Michael Page said Adecco later revised the proposal with a suggested deal where Michael Page would issue shares so that Adecco would own more than 50.1% of the firm.

"Although further talks have taken place with Adecco and its advisers, Adecco has not increased the level of its offer," Michael Page said.

"The board... unanimously concluded that this revised proposal also materially undervalued the company and its prospects and that the proposed transaction structure was unattractive for shareholders," the company said.

It will now seek a formal timetable with the Takeover Panel under which Adecco must either announce a firm intention to make an offer for Michael Page or pull back from the deal.

Adecco responded that it had been unable to gain assurances that senior Michael Page management would stay with the business.

"We have been unable to engage in satisfactory discussions to gain comfort on this issue," it said.

Dieter Scheiff, chief executive of Adecco, has always said he wanted the deal to be friendly.

"Michael Page is really a jewel in the professional business and the management is also very great.

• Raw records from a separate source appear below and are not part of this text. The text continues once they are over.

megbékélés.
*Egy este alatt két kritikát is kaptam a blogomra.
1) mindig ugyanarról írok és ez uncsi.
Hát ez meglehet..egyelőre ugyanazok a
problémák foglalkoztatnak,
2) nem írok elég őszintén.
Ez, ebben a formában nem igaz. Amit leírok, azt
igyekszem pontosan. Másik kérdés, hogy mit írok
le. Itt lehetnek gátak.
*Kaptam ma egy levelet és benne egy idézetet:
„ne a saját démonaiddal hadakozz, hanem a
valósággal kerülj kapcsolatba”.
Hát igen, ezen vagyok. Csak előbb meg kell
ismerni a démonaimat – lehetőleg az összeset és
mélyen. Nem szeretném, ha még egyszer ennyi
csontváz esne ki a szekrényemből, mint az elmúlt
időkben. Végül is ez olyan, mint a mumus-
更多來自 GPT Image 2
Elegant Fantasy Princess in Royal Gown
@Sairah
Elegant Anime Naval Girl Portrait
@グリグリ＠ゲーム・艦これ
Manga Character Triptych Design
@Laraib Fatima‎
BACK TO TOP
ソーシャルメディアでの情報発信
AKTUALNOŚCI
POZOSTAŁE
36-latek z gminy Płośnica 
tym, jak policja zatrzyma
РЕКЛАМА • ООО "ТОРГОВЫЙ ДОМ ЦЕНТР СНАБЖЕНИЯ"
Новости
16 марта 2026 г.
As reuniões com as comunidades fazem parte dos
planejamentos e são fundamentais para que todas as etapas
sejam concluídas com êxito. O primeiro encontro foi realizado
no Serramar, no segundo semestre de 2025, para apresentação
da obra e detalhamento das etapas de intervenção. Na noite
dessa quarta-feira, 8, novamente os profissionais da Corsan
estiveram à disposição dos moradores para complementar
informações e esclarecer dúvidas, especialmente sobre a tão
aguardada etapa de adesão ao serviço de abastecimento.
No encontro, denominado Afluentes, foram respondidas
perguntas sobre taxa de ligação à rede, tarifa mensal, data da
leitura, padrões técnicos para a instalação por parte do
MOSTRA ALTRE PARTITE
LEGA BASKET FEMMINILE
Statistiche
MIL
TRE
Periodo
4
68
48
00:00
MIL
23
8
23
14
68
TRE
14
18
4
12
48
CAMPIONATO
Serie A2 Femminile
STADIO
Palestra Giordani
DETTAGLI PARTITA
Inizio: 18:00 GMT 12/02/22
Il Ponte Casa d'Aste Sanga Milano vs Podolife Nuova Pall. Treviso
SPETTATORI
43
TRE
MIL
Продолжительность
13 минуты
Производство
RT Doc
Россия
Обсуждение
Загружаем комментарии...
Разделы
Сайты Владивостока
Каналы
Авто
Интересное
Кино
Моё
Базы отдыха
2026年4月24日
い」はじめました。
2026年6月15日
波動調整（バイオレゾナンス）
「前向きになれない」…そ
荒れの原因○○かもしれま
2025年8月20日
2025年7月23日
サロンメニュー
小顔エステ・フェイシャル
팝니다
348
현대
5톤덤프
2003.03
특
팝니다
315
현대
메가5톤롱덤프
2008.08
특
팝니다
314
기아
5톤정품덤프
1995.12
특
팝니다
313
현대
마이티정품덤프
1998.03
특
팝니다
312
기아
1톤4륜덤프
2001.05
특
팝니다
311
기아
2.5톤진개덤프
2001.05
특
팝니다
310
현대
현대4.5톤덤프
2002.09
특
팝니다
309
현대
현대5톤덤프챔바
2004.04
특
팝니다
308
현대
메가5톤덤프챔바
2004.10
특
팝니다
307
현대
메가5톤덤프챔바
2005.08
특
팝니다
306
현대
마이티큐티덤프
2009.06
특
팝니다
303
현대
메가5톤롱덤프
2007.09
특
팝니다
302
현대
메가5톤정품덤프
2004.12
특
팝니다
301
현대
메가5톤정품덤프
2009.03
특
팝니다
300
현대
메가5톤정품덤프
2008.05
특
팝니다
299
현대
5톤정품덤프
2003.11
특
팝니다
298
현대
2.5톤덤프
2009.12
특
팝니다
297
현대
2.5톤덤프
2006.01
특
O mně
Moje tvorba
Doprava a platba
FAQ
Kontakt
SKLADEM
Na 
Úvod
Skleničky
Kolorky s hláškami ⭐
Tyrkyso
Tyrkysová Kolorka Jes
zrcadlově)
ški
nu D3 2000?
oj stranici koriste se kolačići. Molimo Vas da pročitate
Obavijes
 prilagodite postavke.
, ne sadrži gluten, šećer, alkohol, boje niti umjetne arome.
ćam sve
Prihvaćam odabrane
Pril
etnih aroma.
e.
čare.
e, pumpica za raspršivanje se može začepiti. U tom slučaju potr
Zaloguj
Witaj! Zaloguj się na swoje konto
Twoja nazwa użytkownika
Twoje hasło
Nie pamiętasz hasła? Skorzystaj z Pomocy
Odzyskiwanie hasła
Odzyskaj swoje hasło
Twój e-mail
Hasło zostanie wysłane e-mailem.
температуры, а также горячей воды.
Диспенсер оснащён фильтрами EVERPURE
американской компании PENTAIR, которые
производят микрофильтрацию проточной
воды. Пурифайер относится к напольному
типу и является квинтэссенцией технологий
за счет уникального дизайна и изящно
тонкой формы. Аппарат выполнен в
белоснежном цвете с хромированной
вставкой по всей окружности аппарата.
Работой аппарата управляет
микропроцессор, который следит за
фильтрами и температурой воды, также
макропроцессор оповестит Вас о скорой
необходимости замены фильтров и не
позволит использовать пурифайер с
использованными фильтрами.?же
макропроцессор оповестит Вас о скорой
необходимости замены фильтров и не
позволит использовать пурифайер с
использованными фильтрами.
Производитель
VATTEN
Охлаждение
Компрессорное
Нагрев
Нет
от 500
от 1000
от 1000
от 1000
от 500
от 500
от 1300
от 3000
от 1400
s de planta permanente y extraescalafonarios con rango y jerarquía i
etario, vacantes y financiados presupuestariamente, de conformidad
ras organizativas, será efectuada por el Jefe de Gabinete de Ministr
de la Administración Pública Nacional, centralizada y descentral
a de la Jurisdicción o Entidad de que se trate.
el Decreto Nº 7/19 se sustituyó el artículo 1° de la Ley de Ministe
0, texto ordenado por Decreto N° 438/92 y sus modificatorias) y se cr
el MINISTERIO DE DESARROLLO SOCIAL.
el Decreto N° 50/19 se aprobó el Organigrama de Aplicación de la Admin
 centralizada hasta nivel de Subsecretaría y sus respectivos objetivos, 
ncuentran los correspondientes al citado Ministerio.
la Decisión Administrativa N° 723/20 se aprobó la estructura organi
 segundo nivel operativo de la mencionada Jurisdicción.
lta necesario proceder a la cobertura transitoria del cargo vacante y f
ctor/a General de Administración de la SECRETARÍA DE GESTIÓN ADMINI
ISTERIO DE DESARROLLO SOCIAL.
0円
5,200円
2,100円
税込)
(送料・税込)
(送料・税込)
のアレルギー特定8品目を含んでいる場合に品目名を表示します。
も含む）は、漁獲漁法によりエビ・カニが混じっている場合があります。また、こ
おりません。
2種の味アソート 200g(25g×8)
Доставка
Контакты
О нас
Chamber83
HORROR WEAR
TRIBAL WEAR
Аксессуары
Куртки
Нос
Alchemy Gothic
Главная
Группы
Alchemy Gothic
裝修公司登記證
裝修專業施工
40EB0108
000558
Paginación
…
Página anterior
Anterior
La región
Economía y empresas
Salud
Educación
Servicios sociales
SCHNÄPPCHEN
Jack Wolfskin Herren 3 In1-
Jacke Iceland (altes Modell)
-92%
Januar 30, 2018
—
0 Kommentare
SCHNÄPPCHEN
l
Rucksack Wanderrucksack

Our objective is definitely to do a friendly approach," he said this week.

Adecco said that if a deal could be worked out, Michael Page would fit in well with the Swiss company's desire to "focus on professional and specialised business fields" to improve its margins.

Despite this, relations between Michael Page and the Swiss company have been prickly.

Michael Page, with 5,500 employees, would have been Adecco's largest acquisition to date.

The recruitment industry is facing difficult times amid the global economic slowdown.